EXERCISE INPUT:
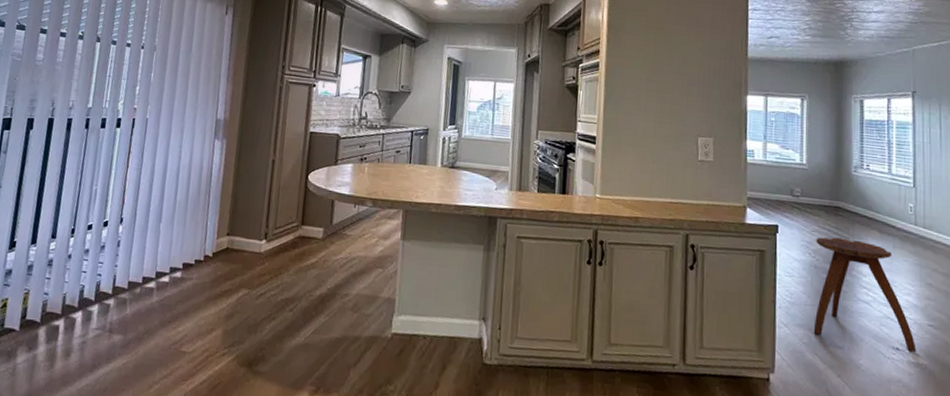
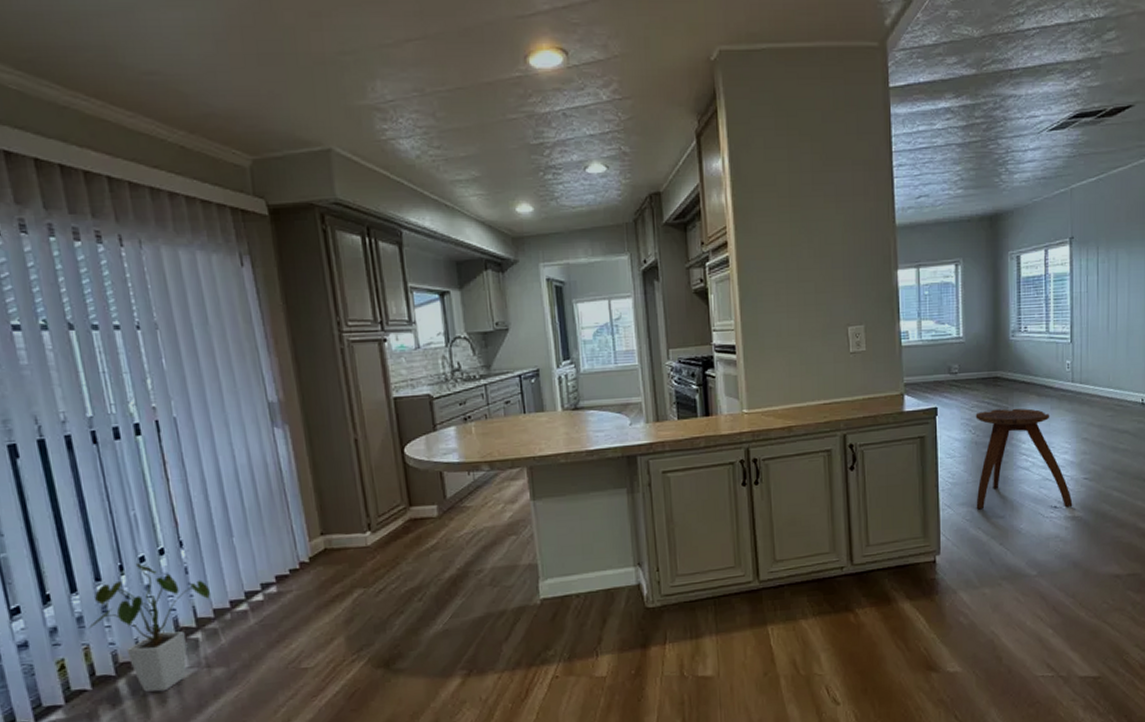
house plant: none [34,229,131,346] -> present [89,563,210,692]

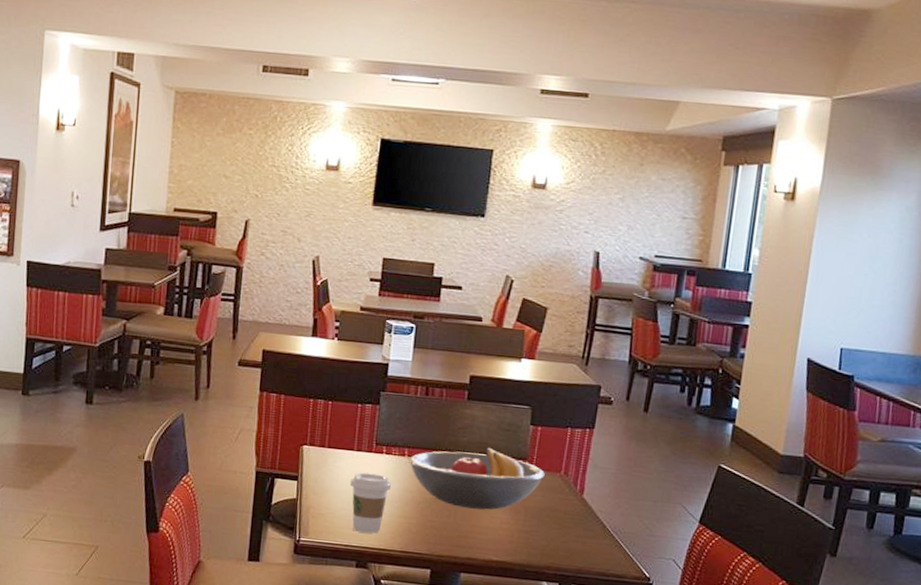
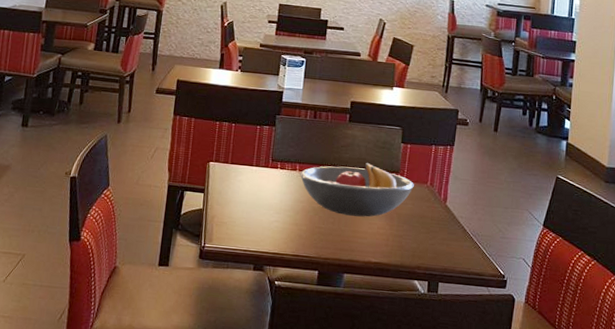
coffee cup: present [349,472,391,534] -> none [249,185,284,240]

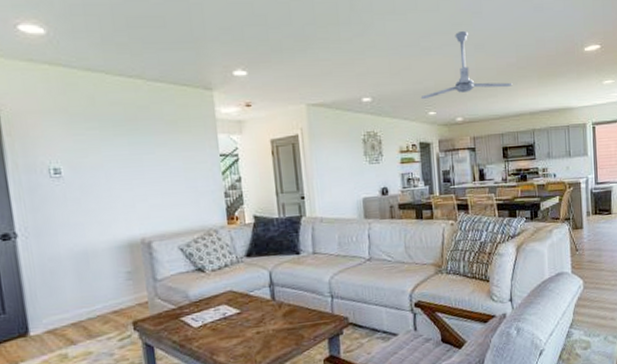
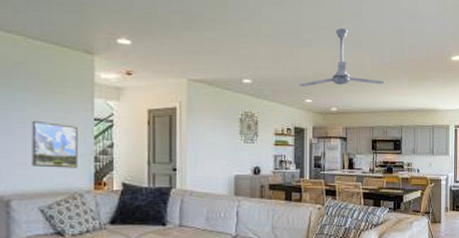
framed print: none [162,161,210,207] -> present [32,120,78,168]

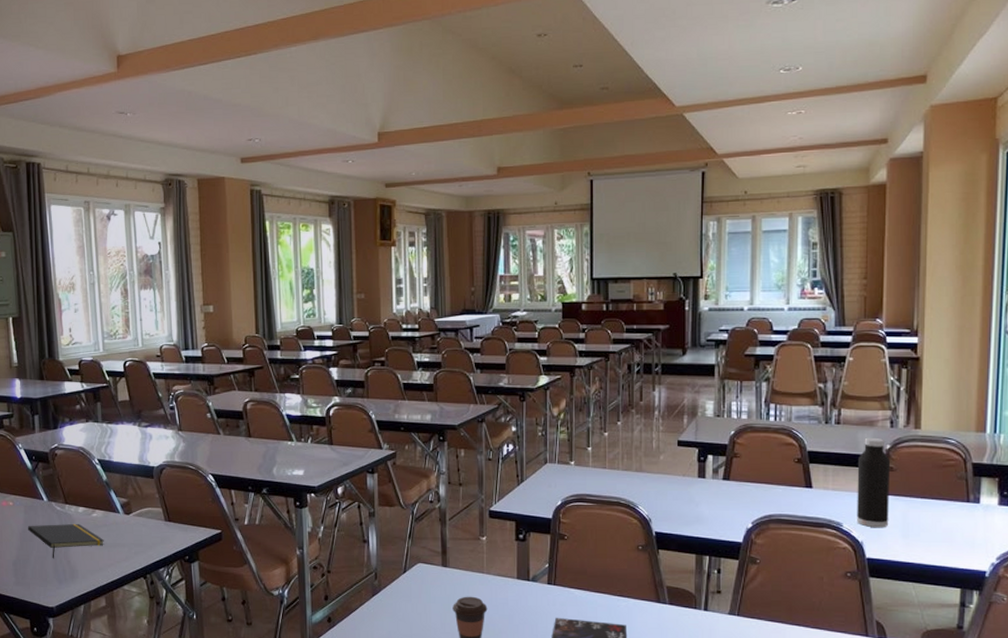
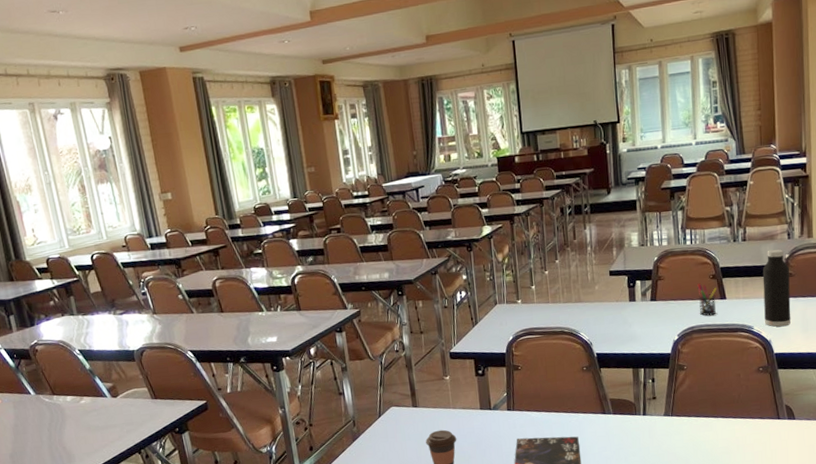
notepad: present [27,523,104,559] -> none [18,411,96,447]
pen holder: none [779,466,803,505] -> present [697,283,718,316]

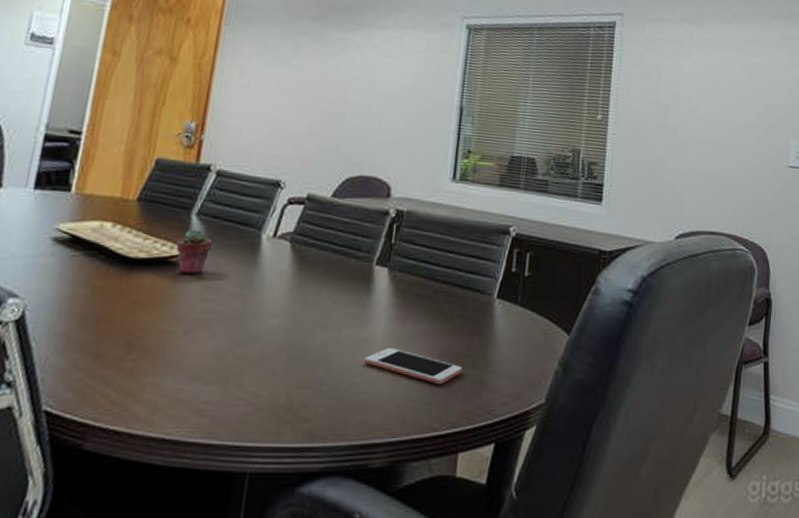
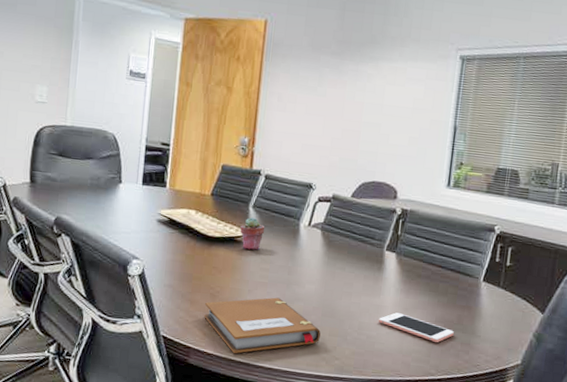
notebook: none [113,339,285,429] -> present [204,297,321,354]

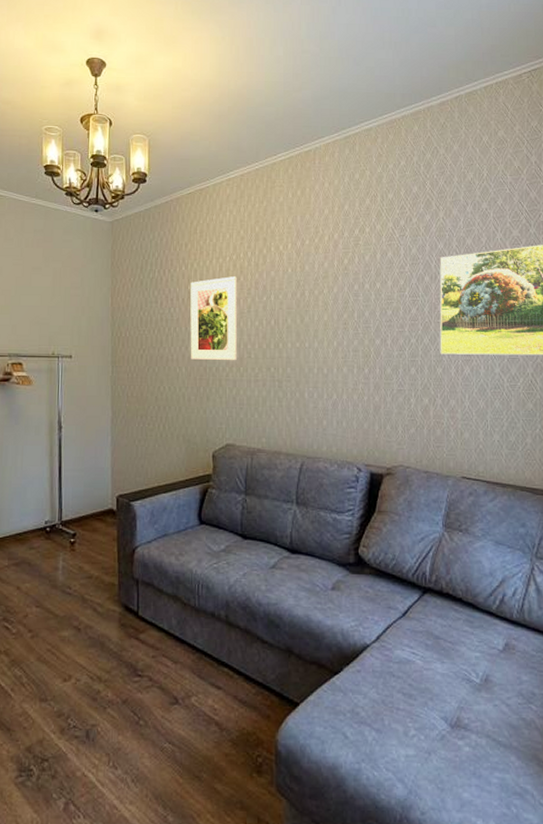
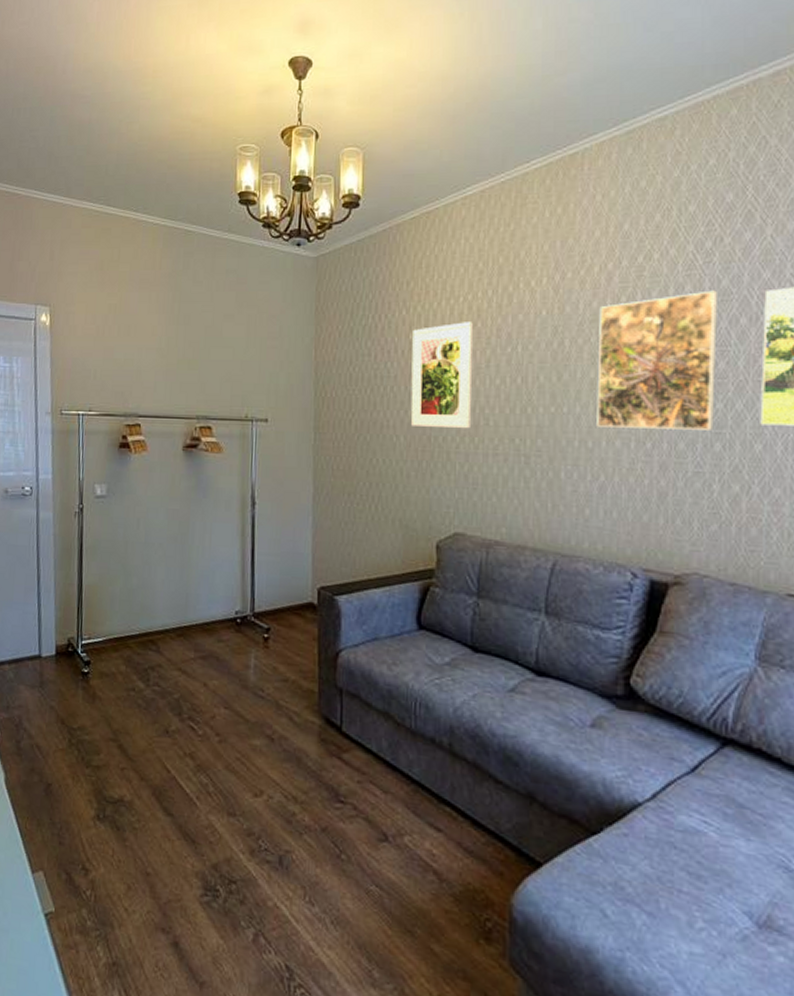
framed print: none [329,256,410,359] -> present [597,290,719,430]

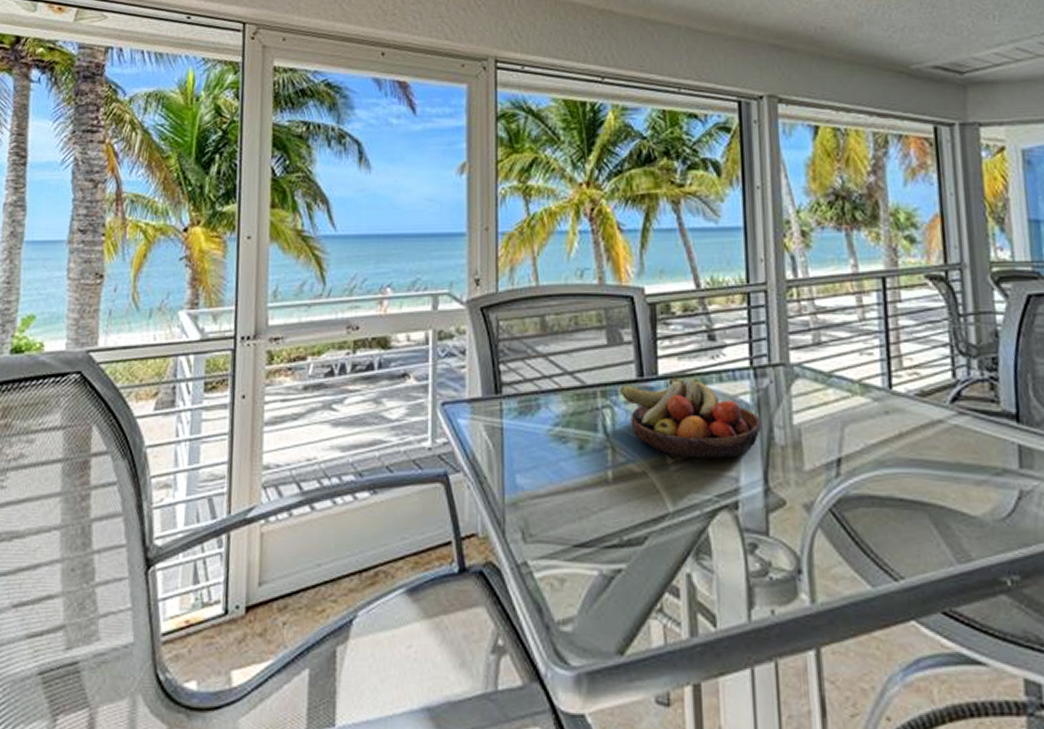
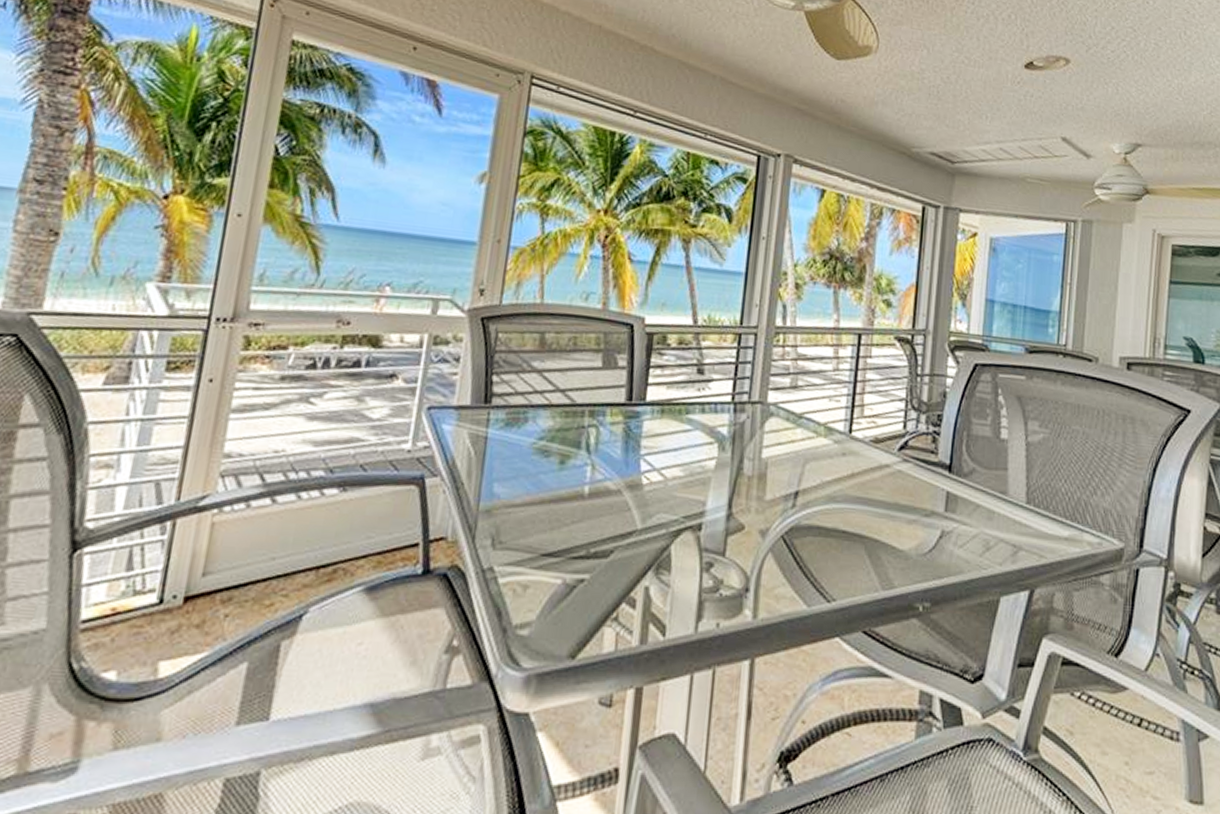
fruit bowl: present [620,377,762,458] -> none [608,404,734,483]

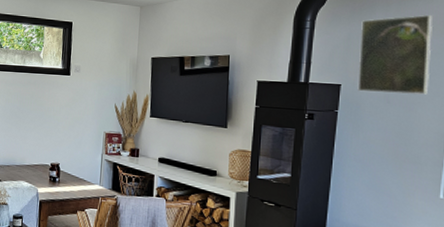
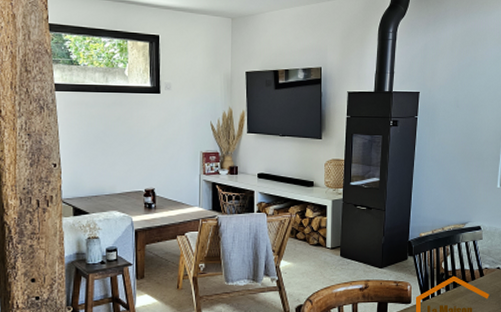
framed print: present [357,14,432,95] -> none [433,26,491,99]

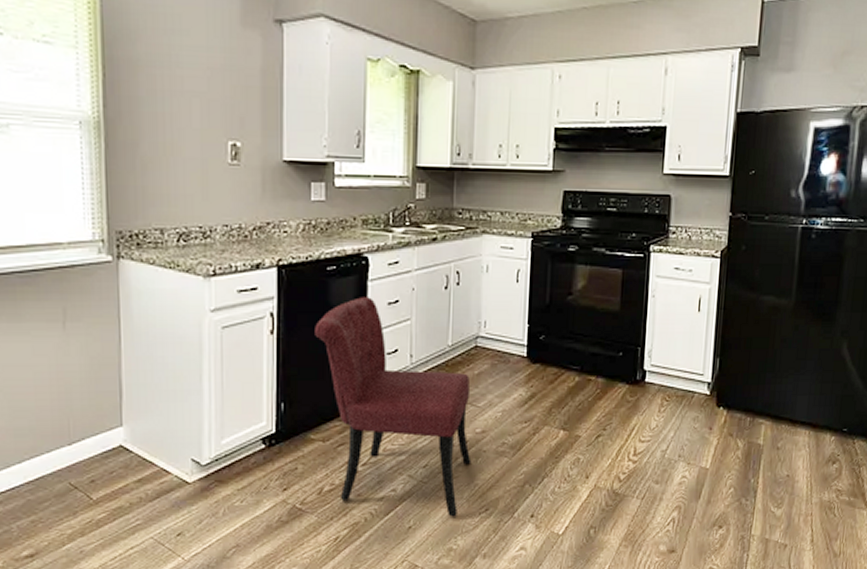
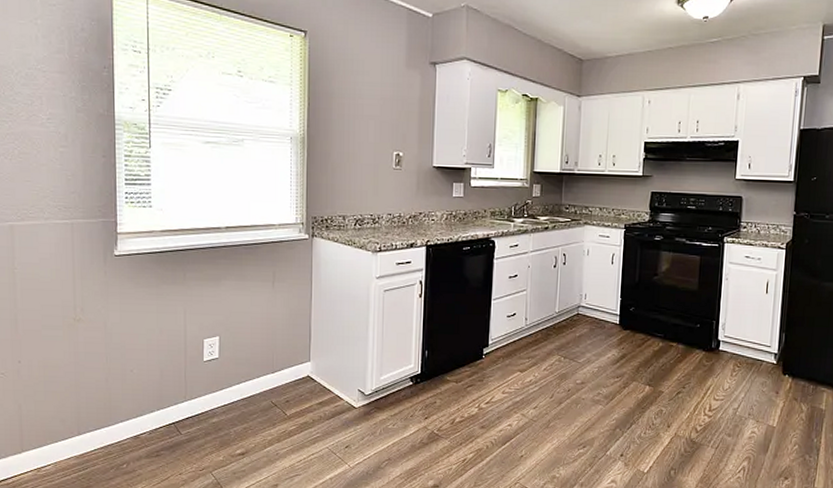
chair: present [315,297,472,517] -> none [452,271,573,451]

WHAT NEEDS TO BE DONE: With pictures left out, repeat exactly the lines from the one containing "framed print: none [162,161,210,207]" through the last line of the data above, inclusive, and nothing else.

TASK SOLUTION:
framed print: none [162,161,210,207] -> present [32,120,78,168]

notepad: present [27,523,104,559] -> none [18,411,96,447]
pen holder: none [779,466,803,505] -> present [697,283,718,316]

notebook: none [113,339,285,429] -> present [204,297,321,354]

framed print: none [329,256,410,359] -> present [597,290,719,430]

fruit bowl: present [620,377,762,458] -> none [608,404,734,483]

framed print: present [357,14,432,95] -> none [433,26,491,99]

chair: present [315,297,472,517] -> none [452,271,573,451]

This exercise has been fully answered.